Data below START
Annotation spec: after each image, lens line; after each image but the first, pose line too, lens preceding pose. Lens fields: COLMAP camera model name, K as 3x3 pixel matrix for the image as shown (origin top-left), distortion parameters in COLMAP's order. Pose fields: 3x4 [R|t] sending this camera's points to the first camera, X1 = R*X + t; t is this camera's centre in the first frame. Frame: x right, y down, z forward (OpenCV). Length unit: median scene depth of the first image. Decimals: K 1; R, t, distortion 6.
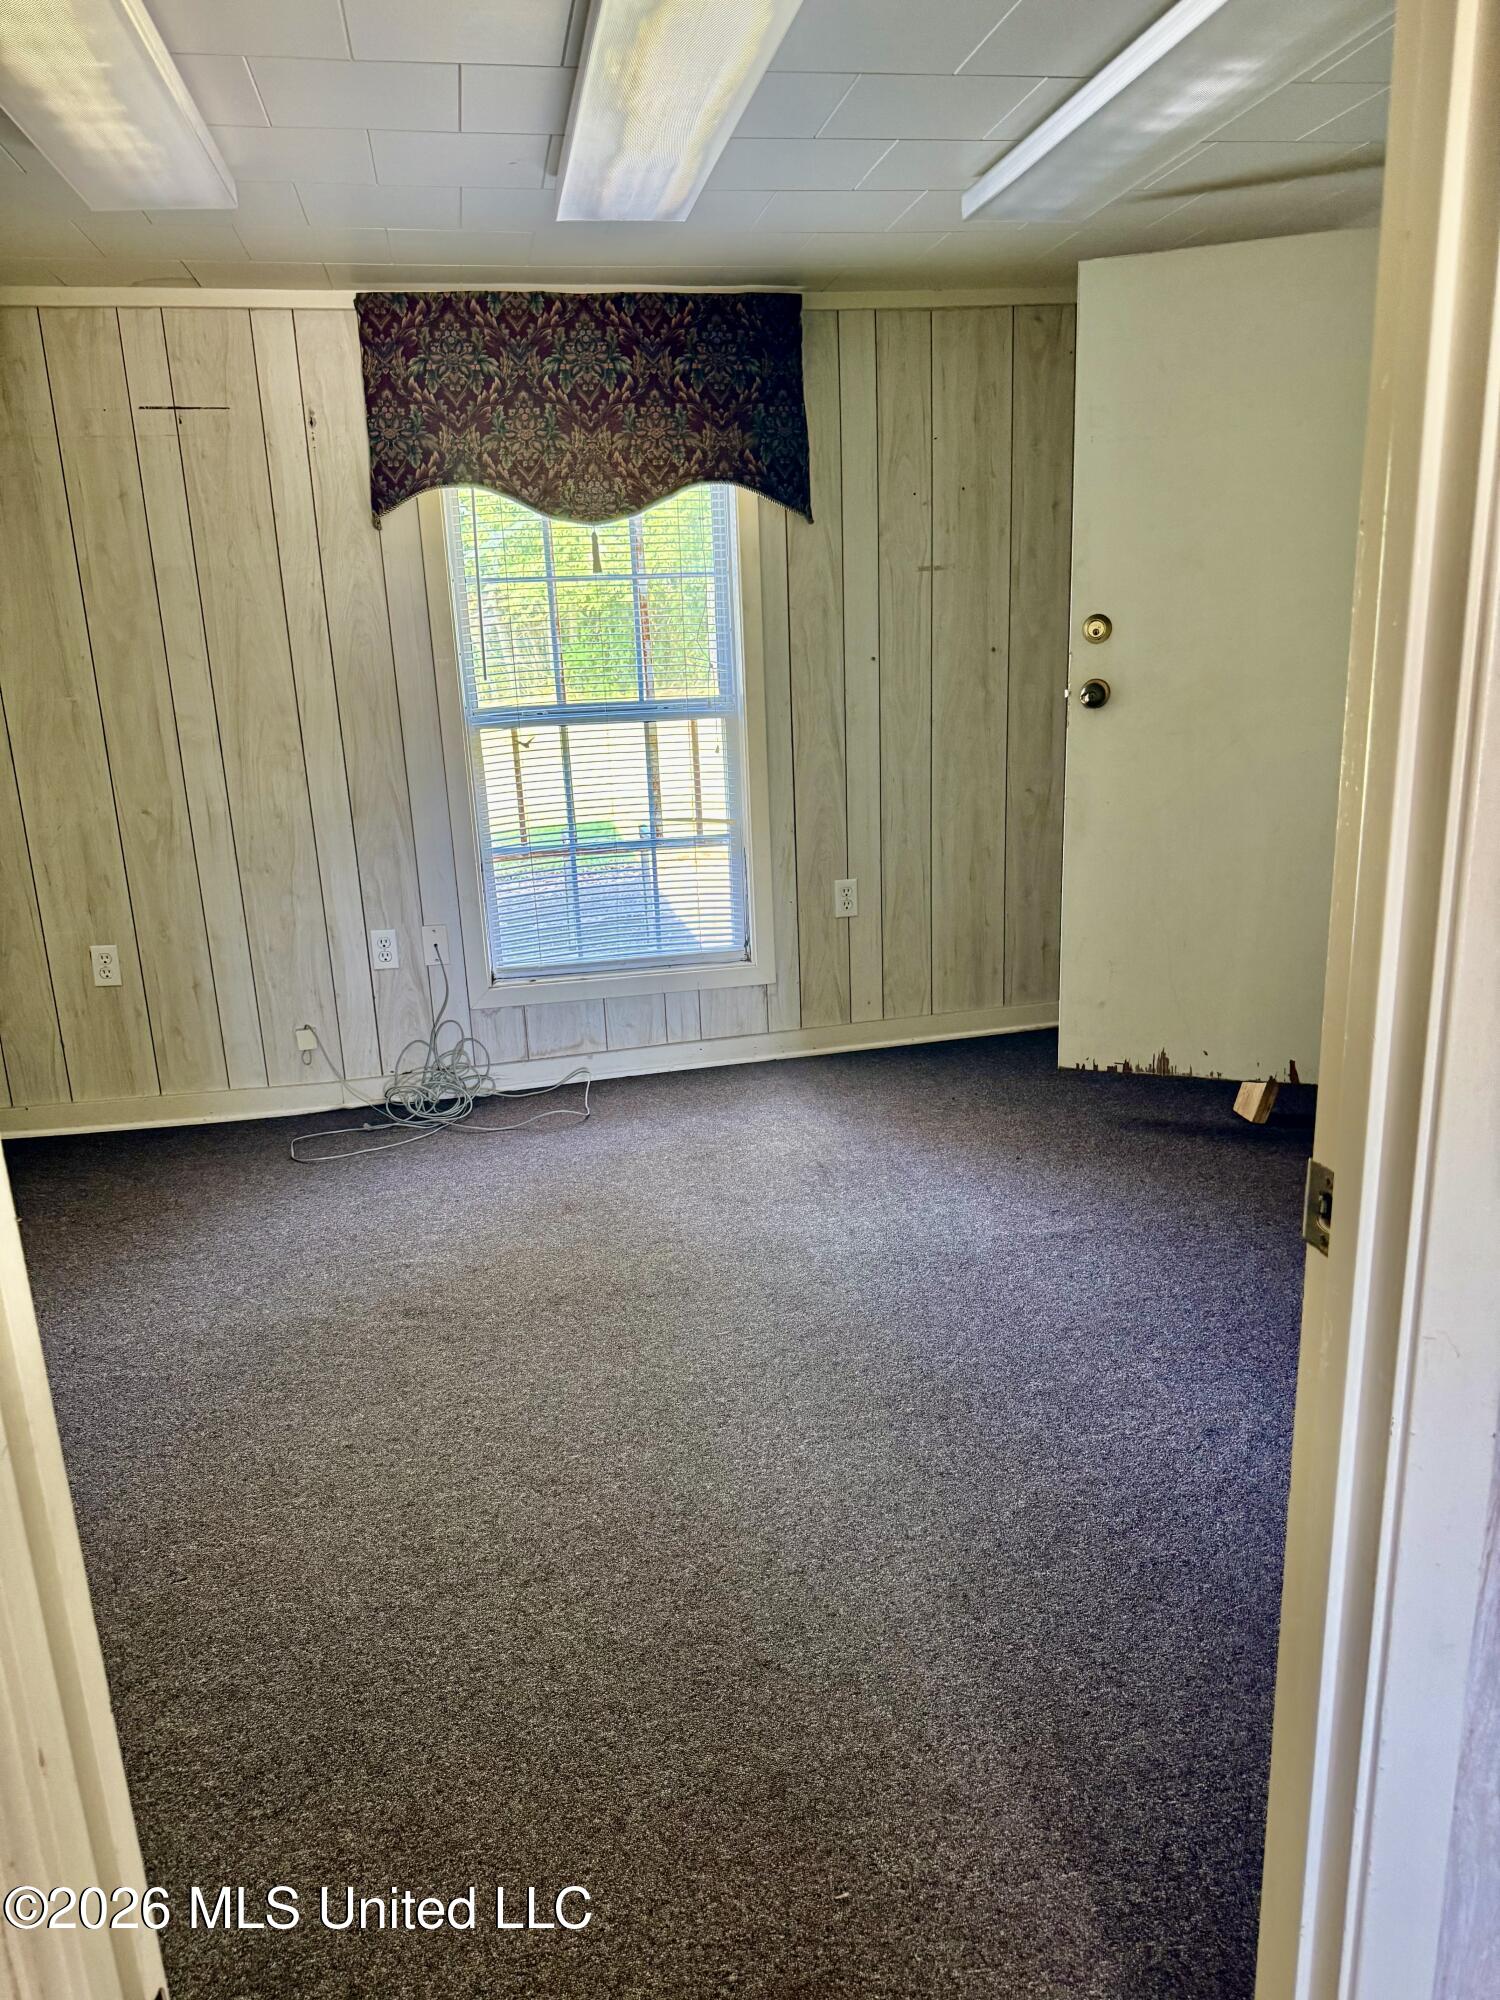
lens RADIAL K [[1437.7, 0, 746.7], [0, 1437.7, 1042.3], [0, 0, 1]] dist [0.032363, -0.003060]
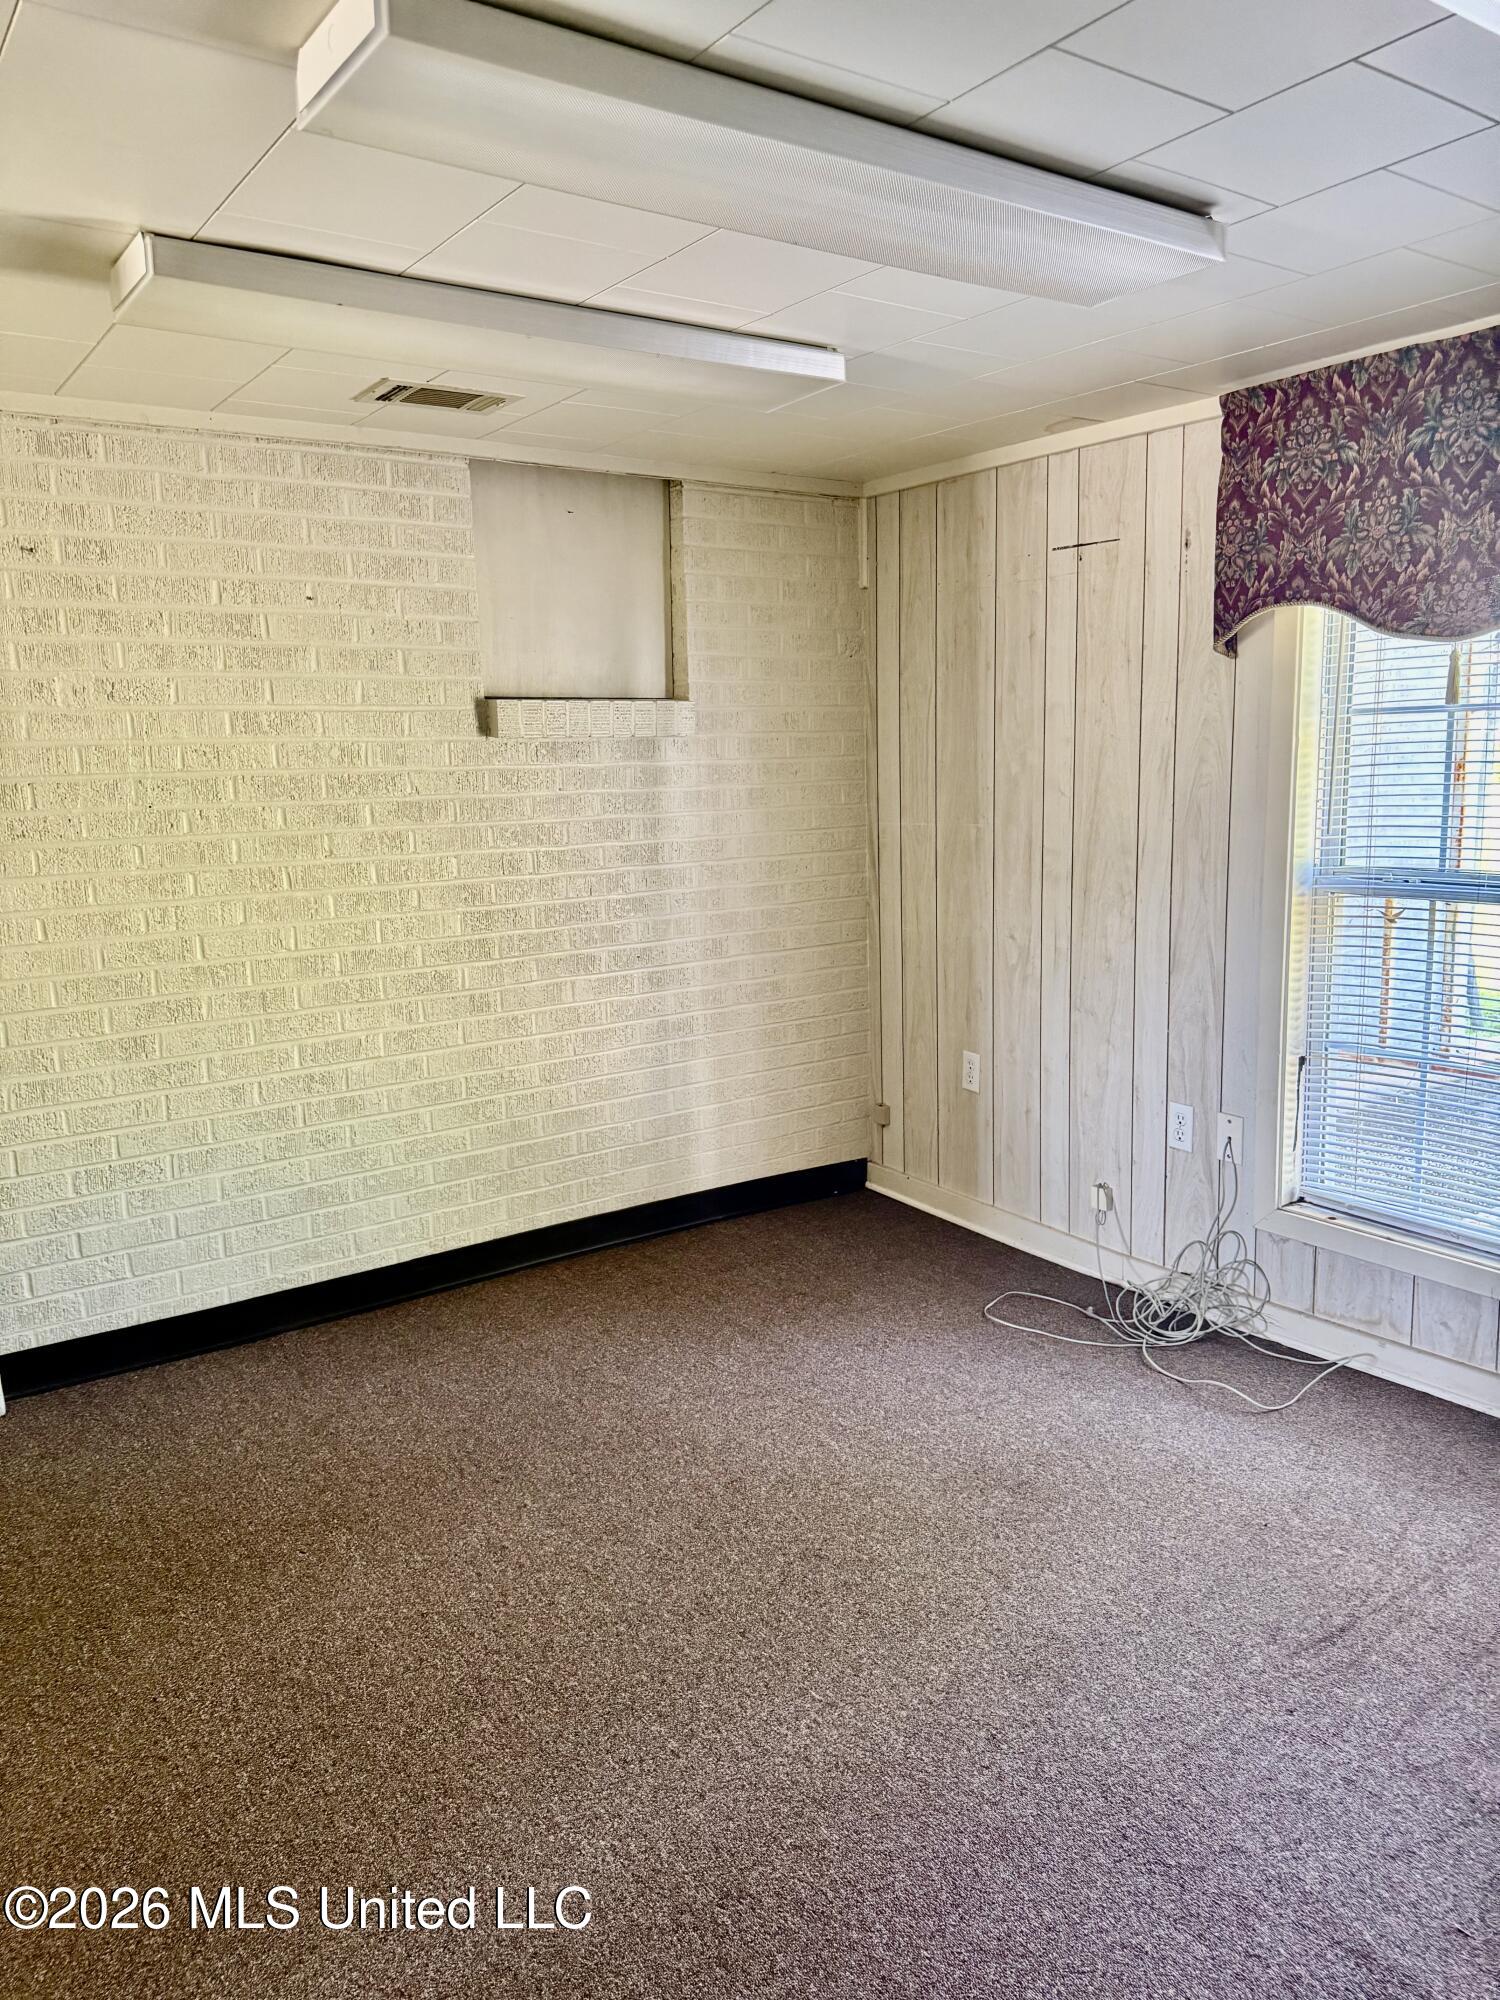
lens RADIAL K [[1481.7, 0, 750.0], [0, 1481.7, 1000.0], [0, 0, 1]] dist [0.178515, -0.165486]
pose [[0.434047, 0.185715, -0.881541, 0.463046], [-0.245109, 0.965952, 0.082813, -0.165251], [0.866905, 0.180129, 0.464789, 0.376185]]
Data below END
*Description of the task*: Take the listing above and restate it word for word, without its pictures.

*Written solution*:
Annotation spec: after each image, lens line; after each image but the first, pose line too, lens preceding pose. Lens fields: COLMAP camera model name, K as 3x3 pixel matrix for the image as shown (origin top-left), distortion parameters in COLMAP's order. Pose fields: 3x4 [R|t] sending this camera's points to the first camera, X1 = R*X + t; t is this camera's centre in the first frame. Frame: x right, y down, z forward (OpenCV). Length unit: median scene depth of the first image. Decimals: K 1; R, t, distortion 6.
lens RADIAL K [[1437.7, 0, 746.7], [0, 1437.7, 1042.3], [0, 0, 1]] dist [0.032363, -0.003060]
lens RADIAL K [[1481.7, 0, 750.0], [0, 1481.7, 1000.0], [0, 0, 1]] dist [0.178515, -0.165486]
pose [[0.434047, 0.185715, -0.881541, 0.463046], [-0.245109, 0.965952, 0.082813, -0.165251], [0.866905, 0.180129, 0.464789, 0.376185]]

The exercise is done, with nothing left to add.